Cobra Pose
This yoga pose helps supply oxygen to the uterus and ovaries. However, if you are pregnant, you should not practice this pose during the first trimester.
How to do:
First, start lying on your stomach with your hands on the floor and your legs slightly spread apart.
Inhale while lifting your head and chest as high as possible.
Keep your core tight.
Hold this position for 5 - 10 breaths.
Child's Pose
This is a deeply relaxing pose that helps the back of the body feel comfortable and avoids muscle tension.
How to do:
Start by kneeling with your hips over your heels.
Open your knees slightly and lower your forehead to the ground while exhaling.
Hold this position for 5 - 10 breaths.
Butterfly Pose
This yoga pose stretches the groin, knees and inner thighs, improving flexibility in these areas and helping pregnant women give birth easily if practiced regularly until the end of pregnancy.
How to do:
First, start in a sitting position with your spine straight and then bend your knees to bring your feet as close to your pelvis as possible.

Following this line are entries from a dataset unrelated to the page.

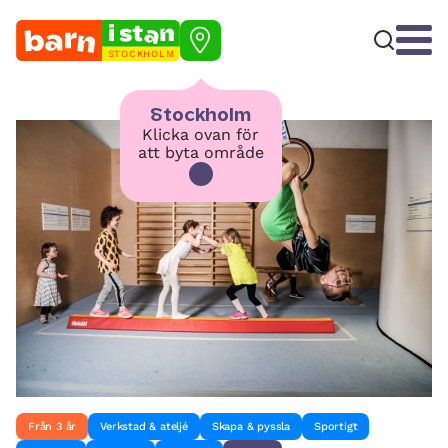
STOCKHOLM
Stockholm
Klicka ovan för
att byta område
Från 3 år
Verkstad & ateljé
Skapa & pyssla
Sportigt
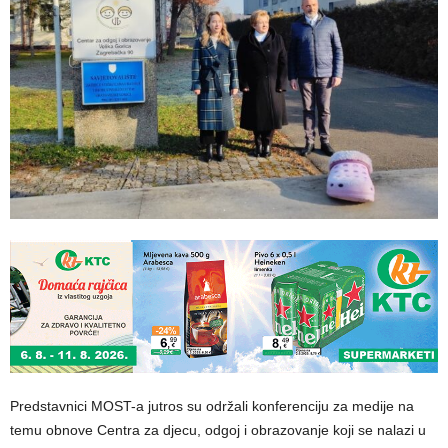
Predstavnici MOST-a jutros su održali konferenciju za medije na
temu obnove Centra za djecu, odgoj i obrazovanje koji se nalazi u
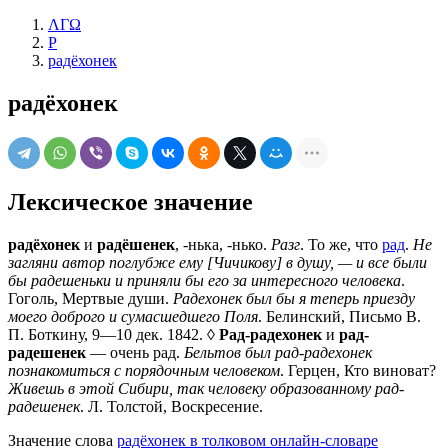
ΛΓΩ
Р
радёхонек
радёхонек
Лексическое значение
радёхонек
и
радёшенек
, -нька, -нько.
Разг
. То же, что
рад
.
Не
загляни автор поглубже ему [Чичикову] в душу, — и все были
бы радешеньки и приняли бы его за интересного человека
.
Гоголь, Мертвые души.
Радехонек был бы я теперь приезду
моего доброго и сумасшедшего Поля
. Белинский, Письмо В.
П. Боткину, 9—10 дек. 1842. ◊
Рад-радехонек
и
рад-
радешенек
— очень рад.
Бельтов был рад-радехонек
познакомиться с порядочным человеком
. Герцен, Кто виноват?
Живешь в этой Сибири, так человеку образованному рад-
радешенек
. Л. Толстой, Воскресение.
Значение слова
радёхонек в толковом онлайн-словаре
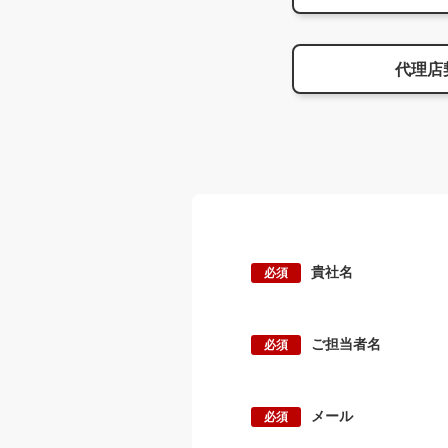
代理店
貴社名
ご担当者名
メール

Grasp the foot with your hand.
You can use a blanket under your feet for support.
Now start flapping both legs up and down like butterfly wings.
Keep breathing normally throughout and repeat this movement 4 - 5 times.
Seated forward bend
This is a great yoga pose to stretch tight hips and hamstrings. It helps to energize the ovaries while relieving mental stress.
How to do:
First, start in a seated position with your spine straight and your legs straight.
Inhale and reach your arms overhead, then bend down from the hips while exhaling slowly and keeping your spine straight to touch the sides of your feet.
Hold this position for as long as possible and breathe evenly.
Inhale and return to sitting position.
Practice this movement about 5 - 6 times.